Just know that there are a lot of us praying for you during this most difficult of times.
Peace,
Mseth
Wed Oct 2, 2013, 02:17 PM
Dear Patti, I am so sorry for your loss. I am sure you are going to continue to be as brave as you have been through the MDS journey with Dean.
Honeybun
Wed Oct 2, 2013, 07:48 PM
Al's wife, I agree with your suggestion. When my Dad passed I had a journal that I wrote to him in. I found it helped to pour out my emotions.
Honey
maria&lola
Wed Oct 2, 2013, 10:28 PM
Patti--I'm so sorry for your loss. I don't check in as much as I once did but was sad to see this news today. God bless you and keep you. Maria
Darice
Thu Oct 3, 2013, 12:54 PM
Dear Patti
I am so sorry for your loss. I haven't posted much lately, but I have read and strongly identified with your journey (Jens and I have been married 13 years, together for 23, and he, too, is a strong fighter). I wish I could give you a hug and some comfort more than these words offer . . . I'm certain we all wish that. Just know that someone else, who has walked/is walking in your shoes, offers you love, strength, and comfort.
Darice
Cheryl C
Fri Oct 4, 2013, 06:00 AM
Dear Patti and Dean, Dru and MagicBob - like your other Marrowforums friends my heart aches to hear this news. My thoughts and prayers are with you too.
PattiDean
Sat Oct 5, 2013, 03:42 PM
Sorry I haven't been on the forum for a few days, but there is so very much that has to be done. I have been reading all of your comments for the last hour.
I so wish I could thank each of you in person for your kind and supportive words, your expressions of sympathy, and your thoughts and prayers during this difficult time for me.
I cannot find the words to express my feelings for the love and support you have given to me.
Each of you are helping me get through this and giving me great comfort. I hope you know how much it means to me.
Sending my love, hugs, faith, hope and prayers,
Patti
bebop
Thu Oct 10, 2013, 12:34 AM
Hi Patti and Dean,
Dru and I are ever so sorry for you both, and we find it very difficult to find words of comfort as we have been following each others paths.
I didn't want to make this another coincidence but I guess God wants us to meet each other, and celebrate our 77th birthday with Him.
My doctor stop treating me on Monday, and he strongly suggested Hospice, and since this past Wednesday I am under their care.
Give Dean a big hug from us, and will talk with you later; this has been an
awfully tough week.
OUR LOVE, PRAYERS, HUGS AND COMFORT,
Dru and Bob MagicBob
thinking about you guys tonight. how are you doing? I am praying for you both.
Elaine
Cheryl C
Sat Oct 12, 2013, 06:15 AM
My deepest sympathy Patti. I pray that you will experience comfort and peace.
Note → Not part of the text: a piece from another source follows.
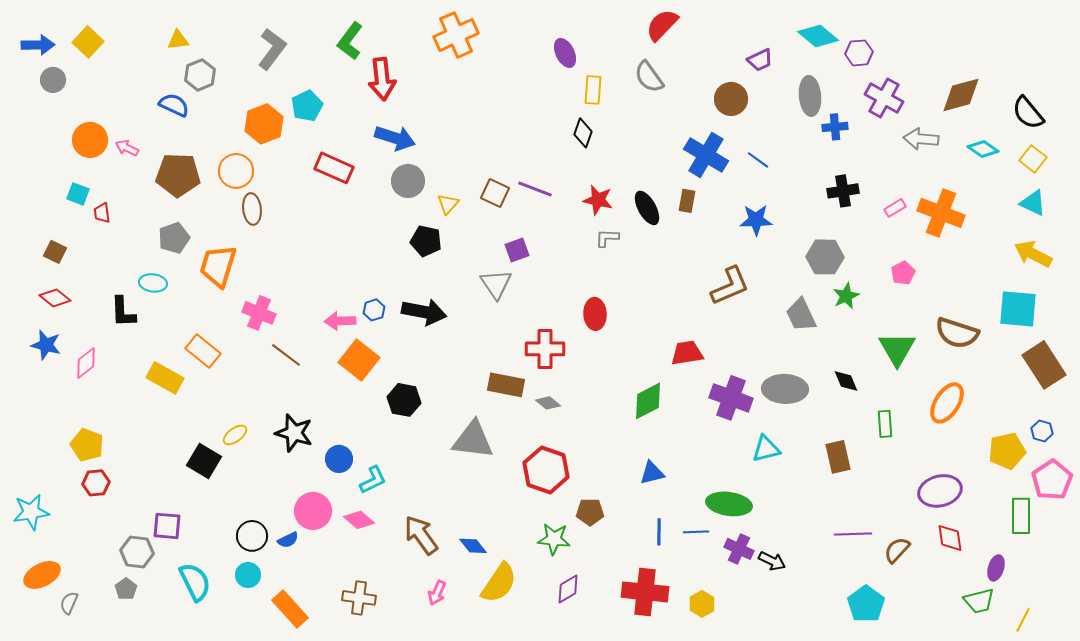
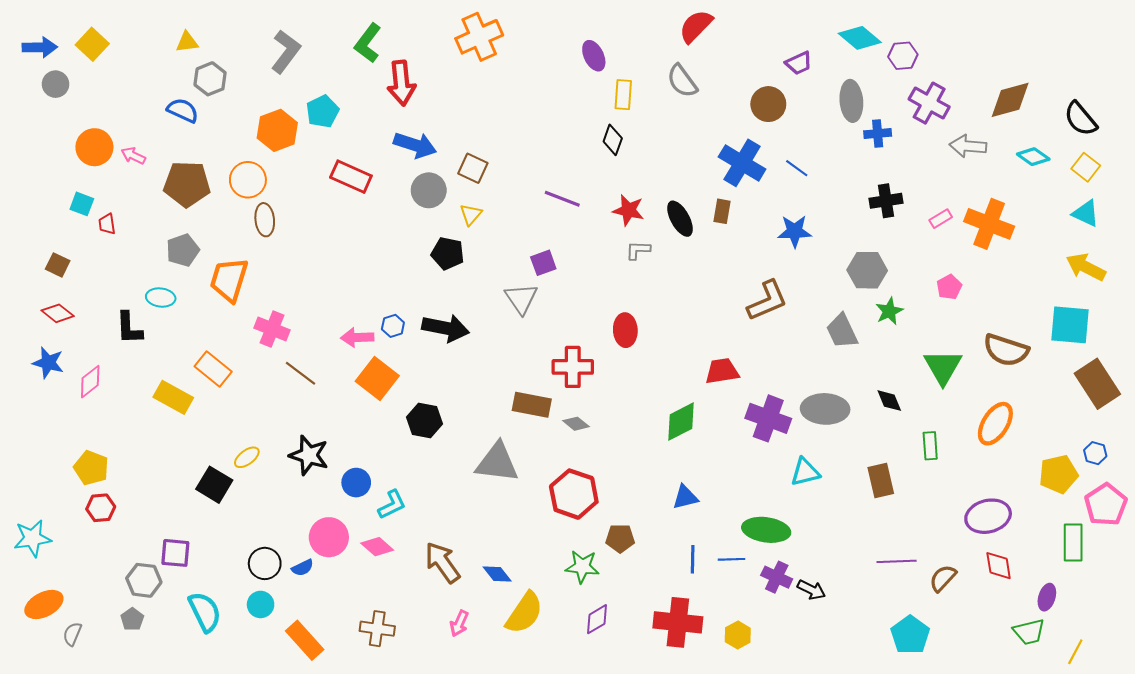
brown square: (495, 193) -> (473, 168), moved

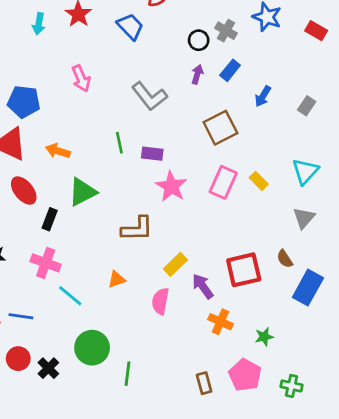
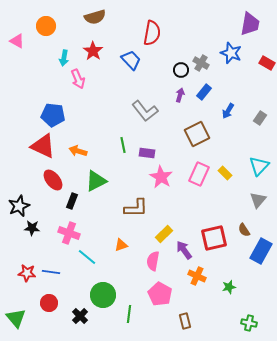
pink arrow: (81, 78) -> (78, 79), moved
black cross: (48, 368) -> (80, 316), moved
pink pentagon: (245, 375) -> (160, 294), moved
Like you I believe you will see your beloved Dean again one day.
PattiDean
Mon Oct 14, 2013, 07:28 AM
Dear Patti
Tonight is the Light the Night event here in Perth. I will carry a lantern for Dean for you, as well as my own on the walk.
Honey
Honey, I was just reading over all the posts again. The last two weeks have been so very difficult, but time is making it easier.
I saw this post and am so sorry that I didn't get a chance to "thank you". This has touched my heart. Thank you so very much Honey for your beautiful poem and for carrying a lantern for Dean.
Patti
Honeybun
Mon Oct 14, 2013, 12:41 PM
Dear Patti
There are pictures of the walk in one of my threads. I did ask for one of the easier to collapse ones in case you would like me to send it to you. The lovely organisers were very obliging when I told them who it was for. They have a handle instead of being on a stick, so can be hung up. The lanterns are made of fabric not paper. If you would like it just pm me your address and I will post it off to you.